▸ Task details
Copy down every line of the data that follows exactly. Omit the pictures.

[Dataset items]
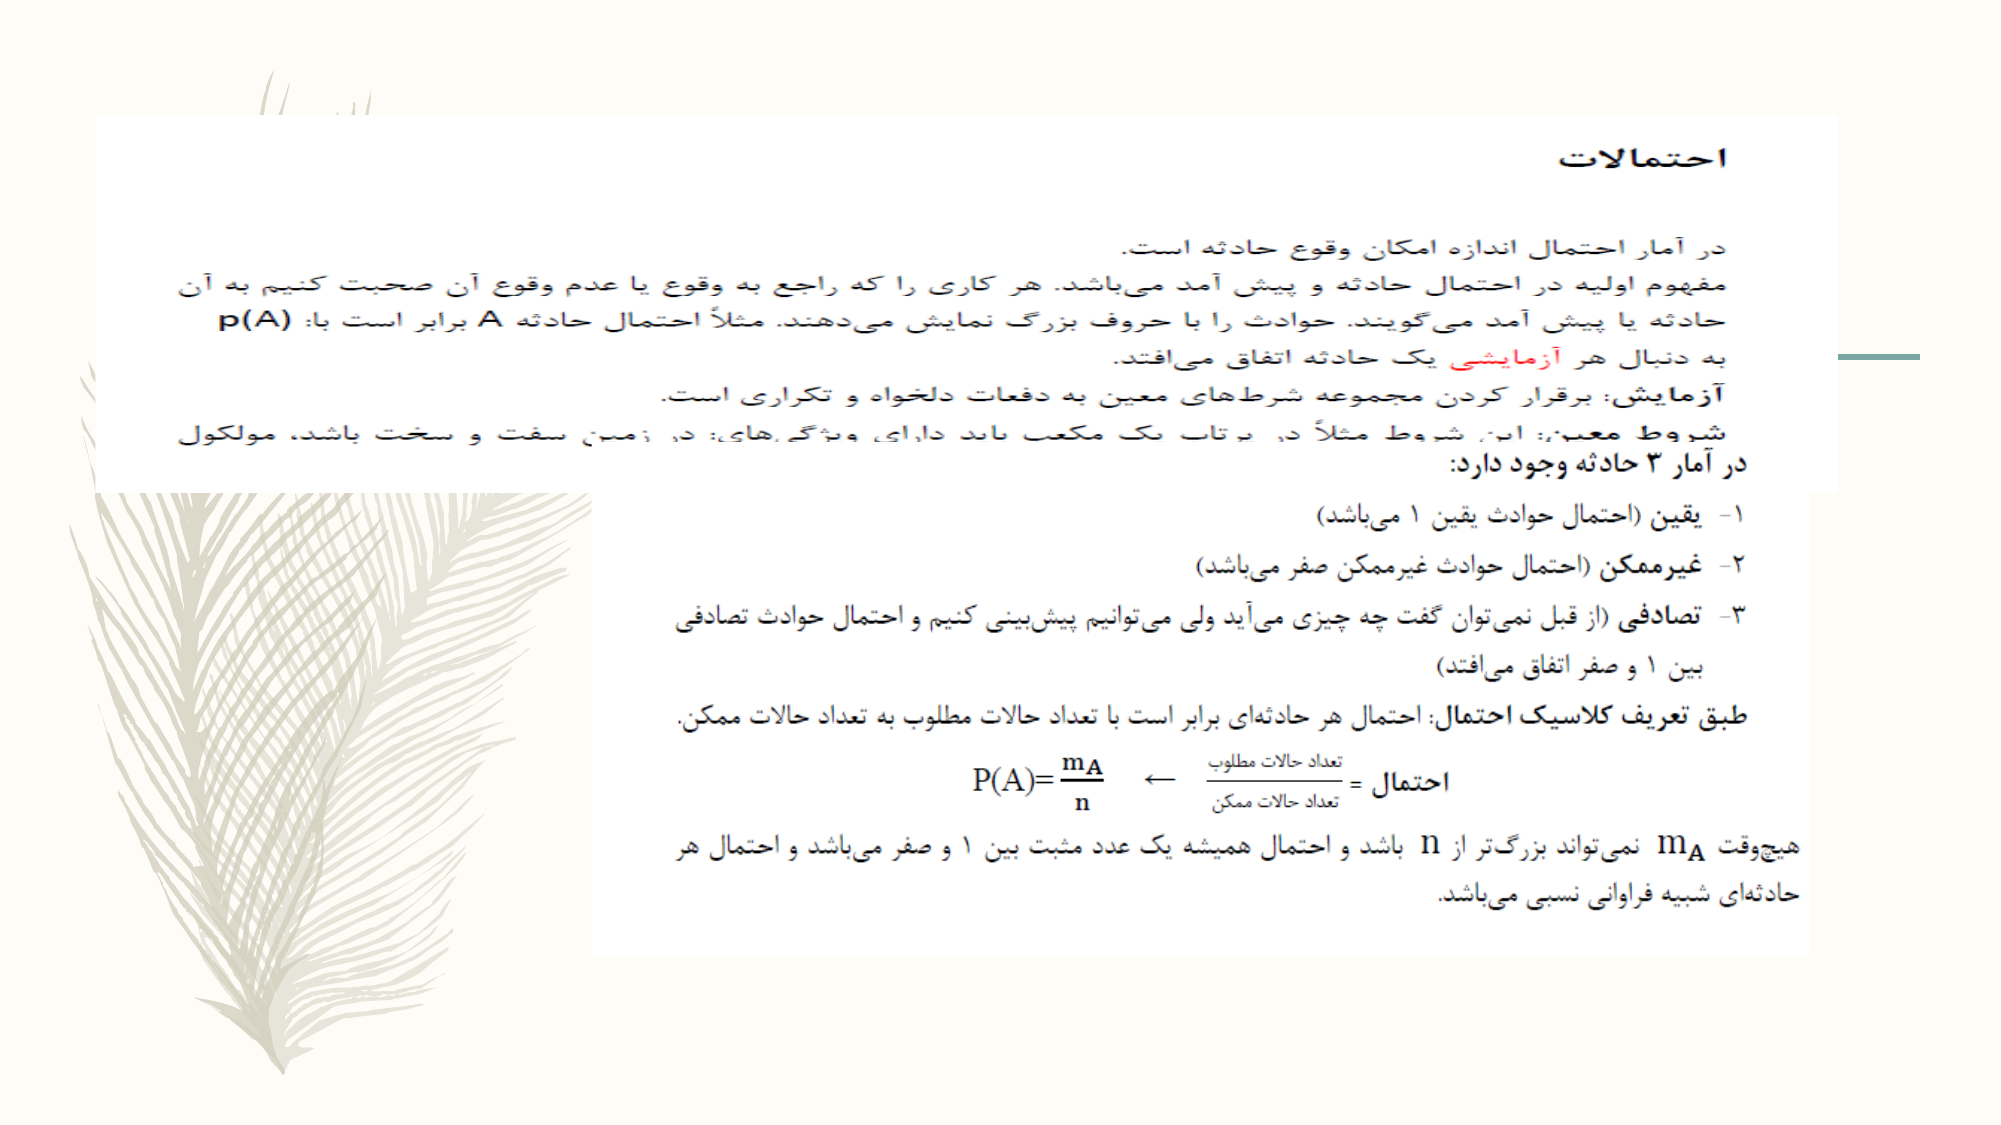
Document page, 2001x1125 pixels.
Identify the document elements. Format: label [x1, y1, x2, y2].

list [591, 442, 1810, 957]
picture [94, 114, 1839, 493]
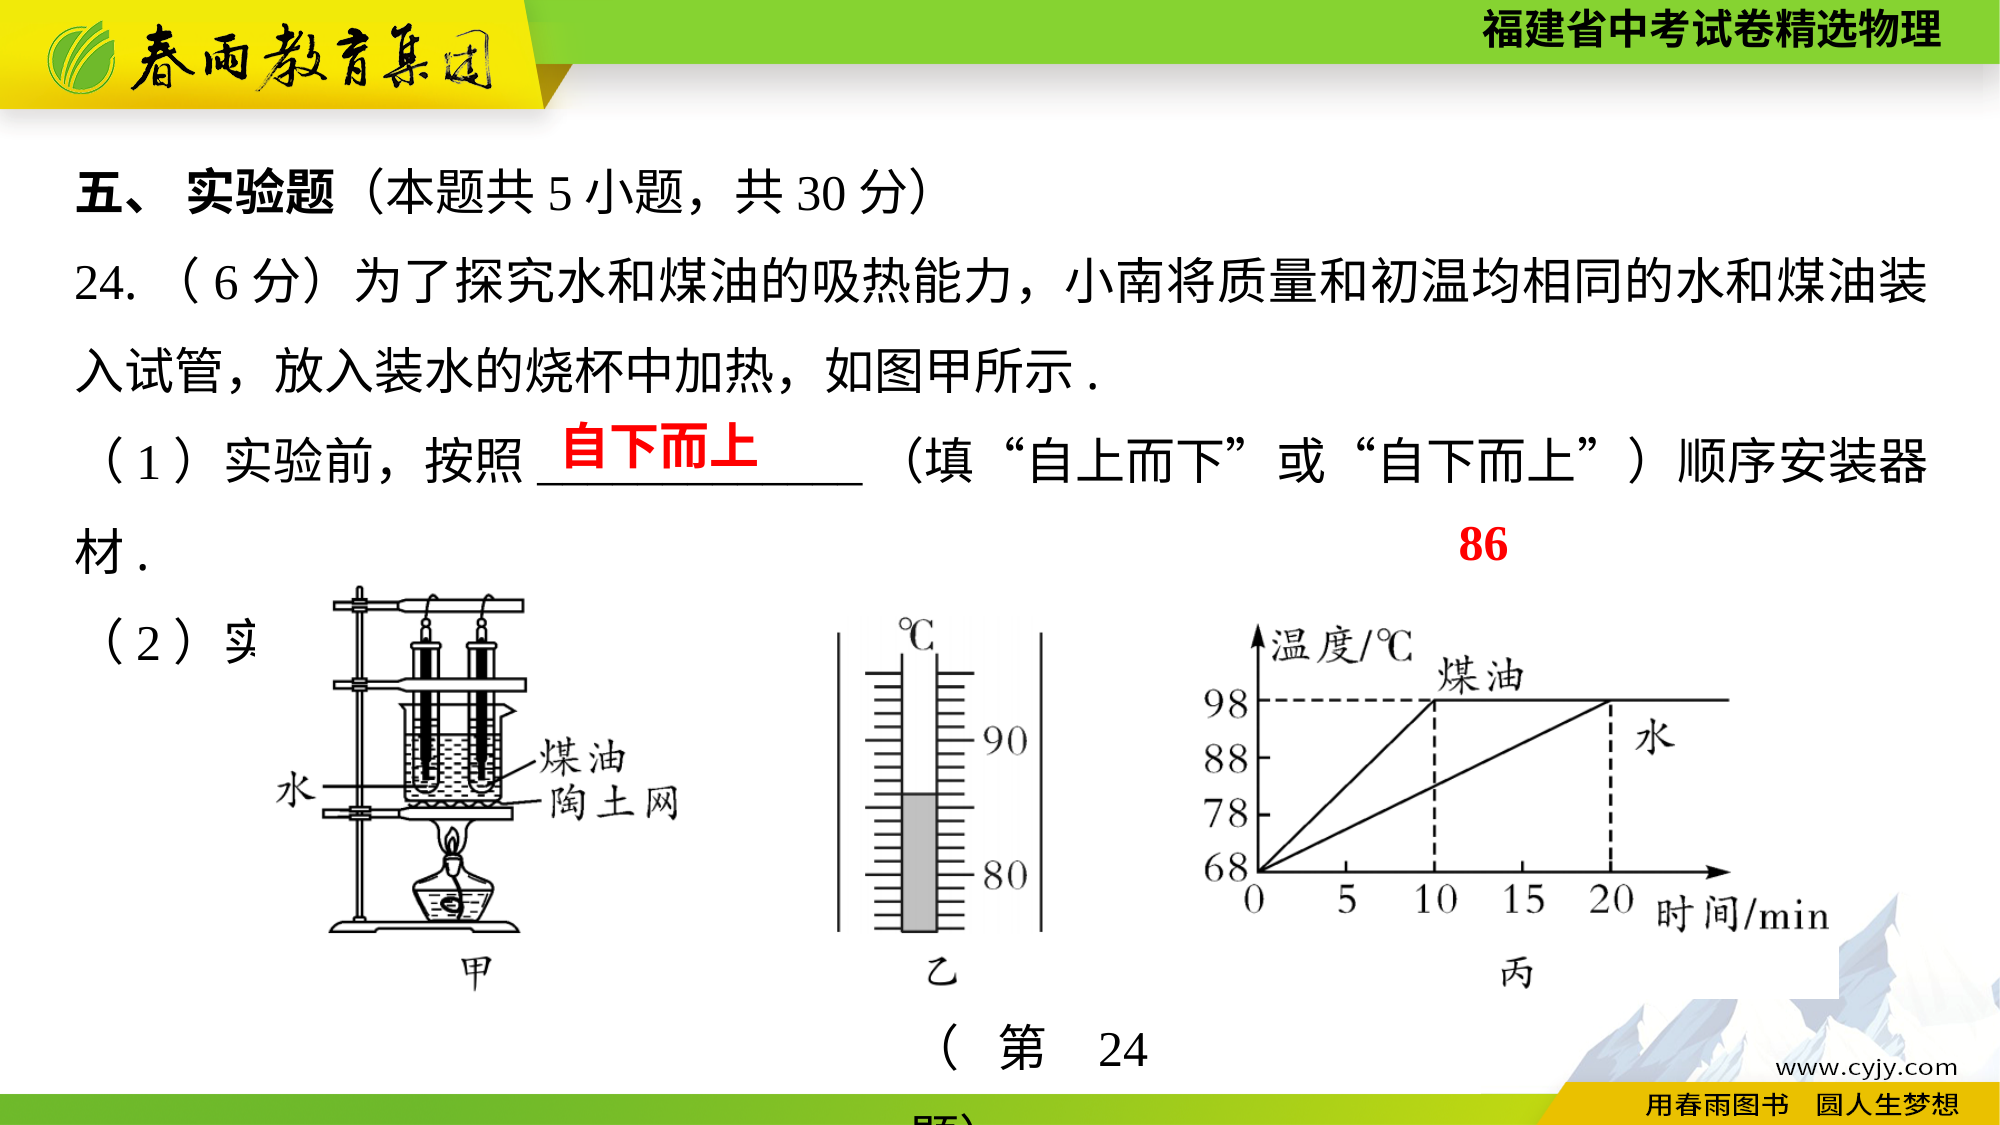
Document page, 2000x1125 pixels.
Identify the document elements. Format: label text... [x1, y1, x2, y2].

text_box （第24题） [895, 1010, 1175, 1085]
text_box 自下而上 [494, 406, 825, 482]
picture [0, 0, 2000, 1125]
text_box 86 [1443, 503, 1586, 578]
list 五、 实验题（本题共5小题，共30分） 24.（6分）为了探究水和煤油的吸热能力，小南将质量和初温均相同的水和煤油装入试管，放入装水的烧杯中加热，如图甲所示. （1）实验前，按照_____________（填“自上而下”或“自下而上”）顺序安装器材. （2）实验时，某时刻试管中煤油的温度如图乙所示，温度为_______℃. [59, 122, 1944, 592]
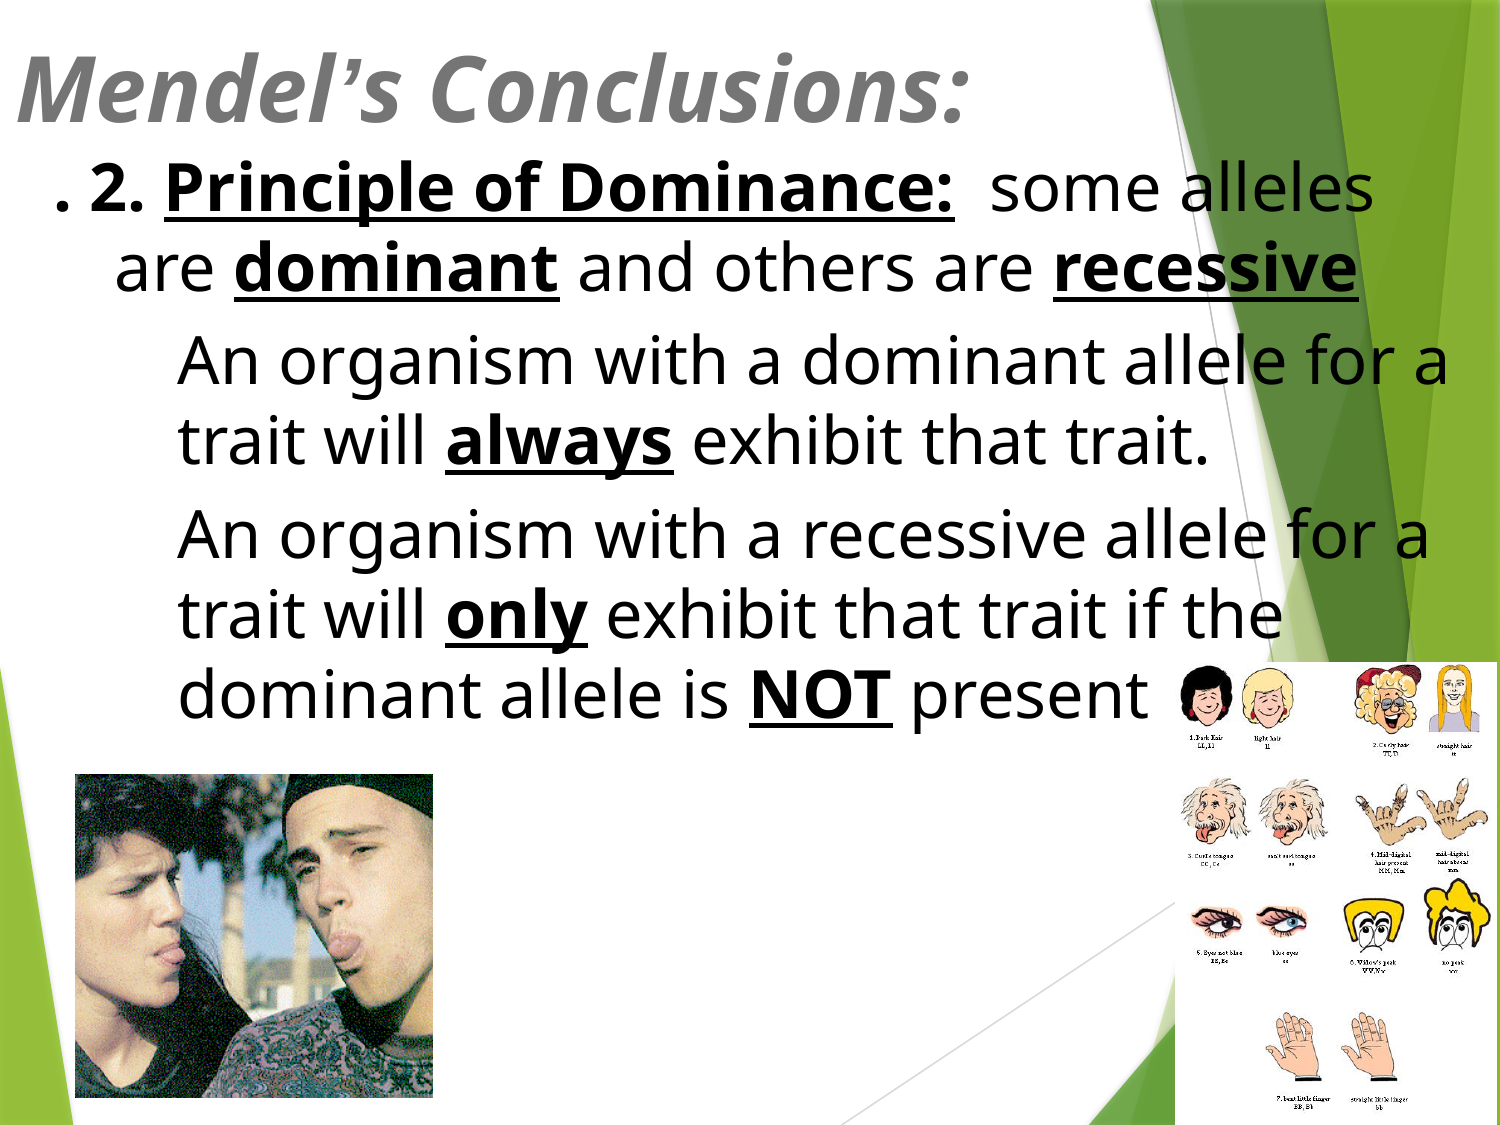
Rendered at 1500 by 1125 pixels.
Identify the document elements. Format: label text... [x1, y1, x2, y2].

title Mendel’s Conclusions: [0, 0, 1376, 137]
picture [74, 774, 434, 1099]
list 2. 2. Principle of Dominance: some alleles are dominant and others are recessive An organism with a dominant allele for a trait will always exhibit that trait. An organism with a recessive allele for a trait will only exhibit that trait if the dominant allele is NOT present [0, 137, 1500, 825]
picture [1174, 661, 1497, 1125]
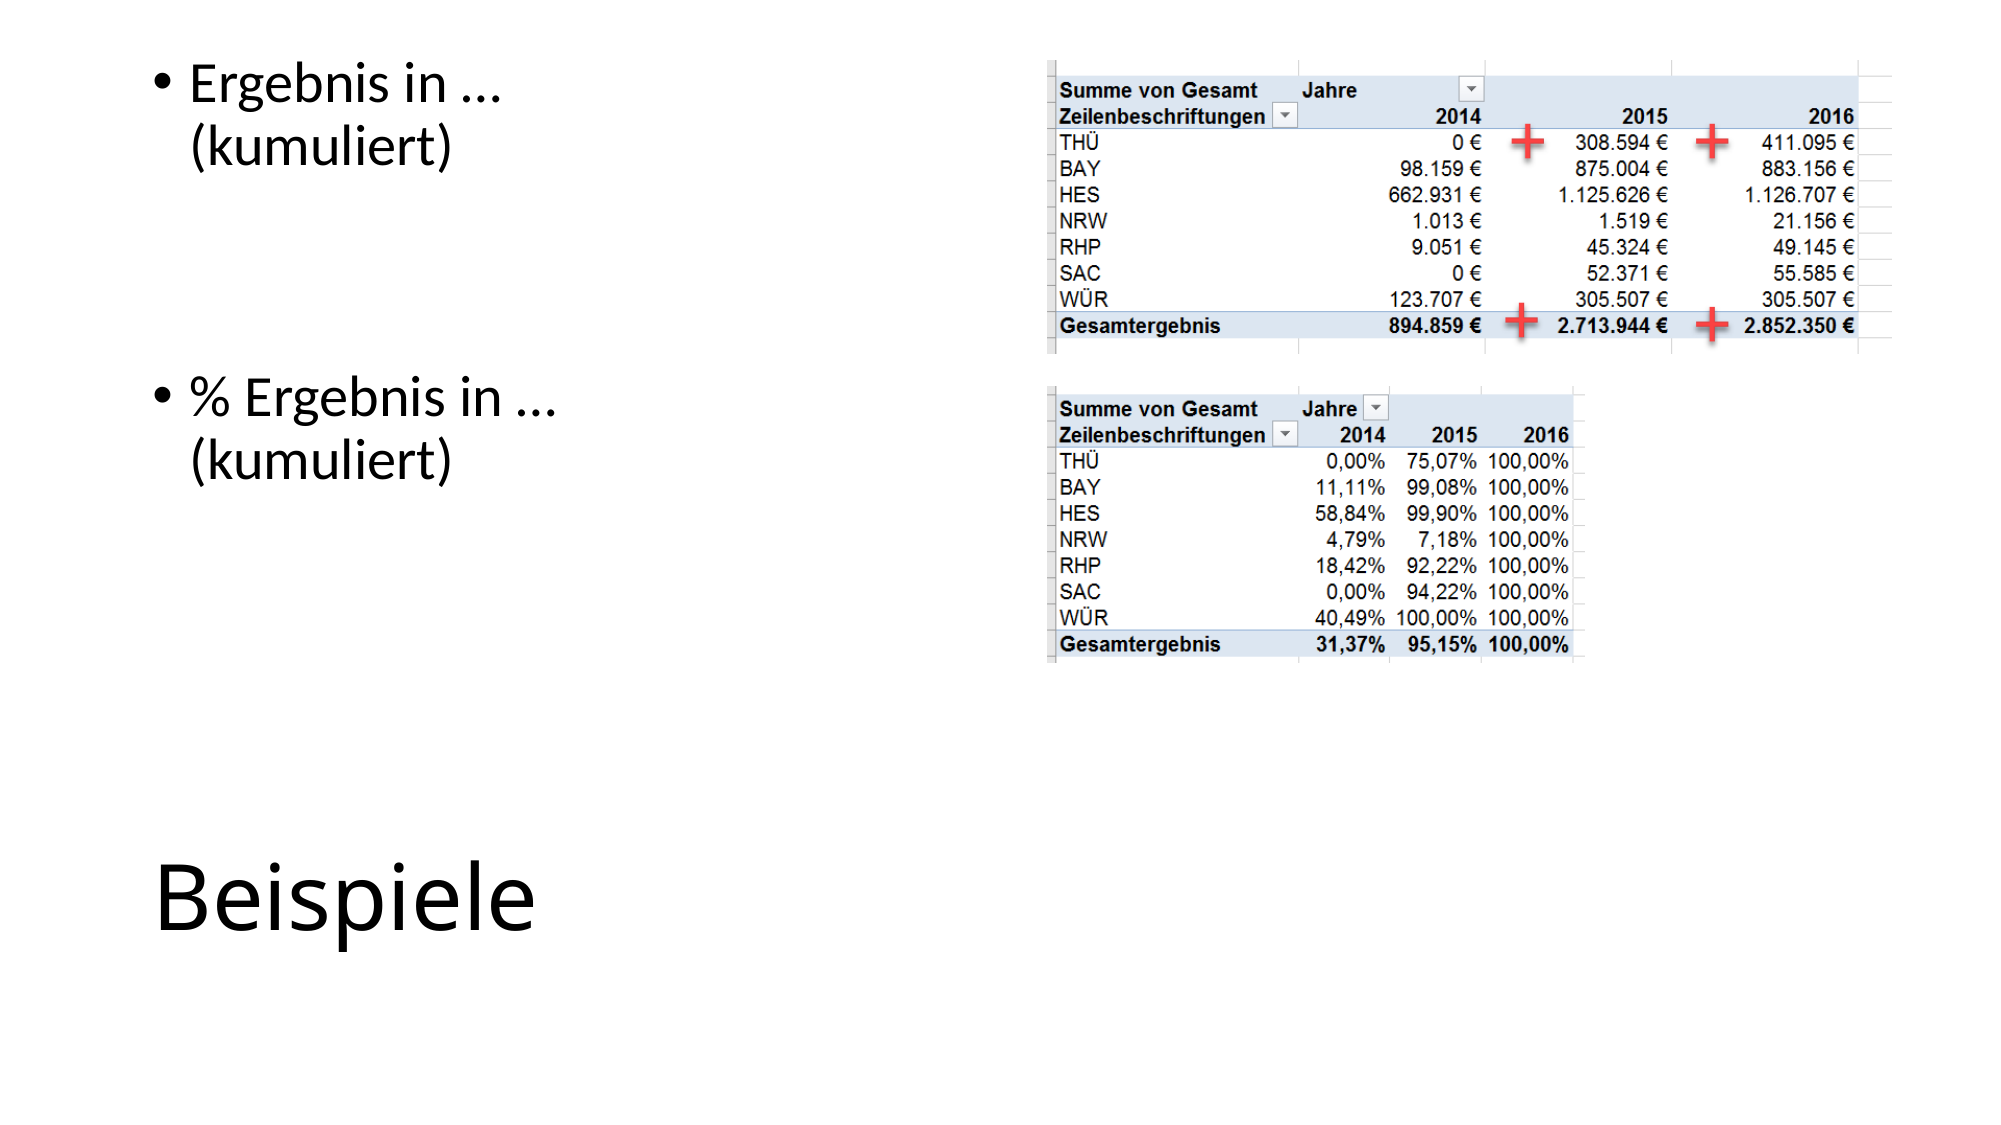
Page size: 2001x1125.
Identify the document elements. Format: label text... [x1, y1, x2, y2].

▸ Completed exercise
Document page, 2001x1125 pixels.
Identify the document elements. Format: label [x1, y1, x2, y2].

list [591, 442, 1810, 957]
picture [94, 114, 1839, 493]
Document page, 2000x1125 pixels.
Identify the document elements. Format: label text... [x1, y1, x2, y2].

text_box （第24题） [895, 1010, 1175, 1085]
text_box 自下而上 [494, 406, 825, 482]
picture [0, 0, 2000, 1125]
text_box 86 [1443, 503, 1586, 578]
list 五、 实验题（本题共5小题，共30分） 24.（6分）为了探究水和煤油的吸热能力，小南将质量和初温均相同的水和煤油装入试管，放入装水的烧杯中加热，如图甲所示. （1）实验前，按照_____________（填“自上而下”或“自下而上”）顺序安装器材. （2）实验时，某时刻试管中煤油的温度如图乙所示，温度为_______℃. [59, 122, 1944, 592]
Rendered at 1500 by 1125 pixels.
Identify the document elements. Format: label text... [x1, y1, x2, y2].

title Mendel’s Conclusions: [0, 0, 1376, 137]
picture [74, 774, 434, 1099]
list 2. 2. Principle of Dominance: some alleles are dominant and others are recessive An organism with a dominant allele for a trait will always exhibit that trait. An organism with a recessive allele for a trait will only exhibit that trait if the dominant allele is NOT present [0, 137, 1500, 825]
picture [1174, 661, 1497, 1125]
Page size: 2001x1125.
Identify the document elements. Format: label text... [x1, y1, x2, y2].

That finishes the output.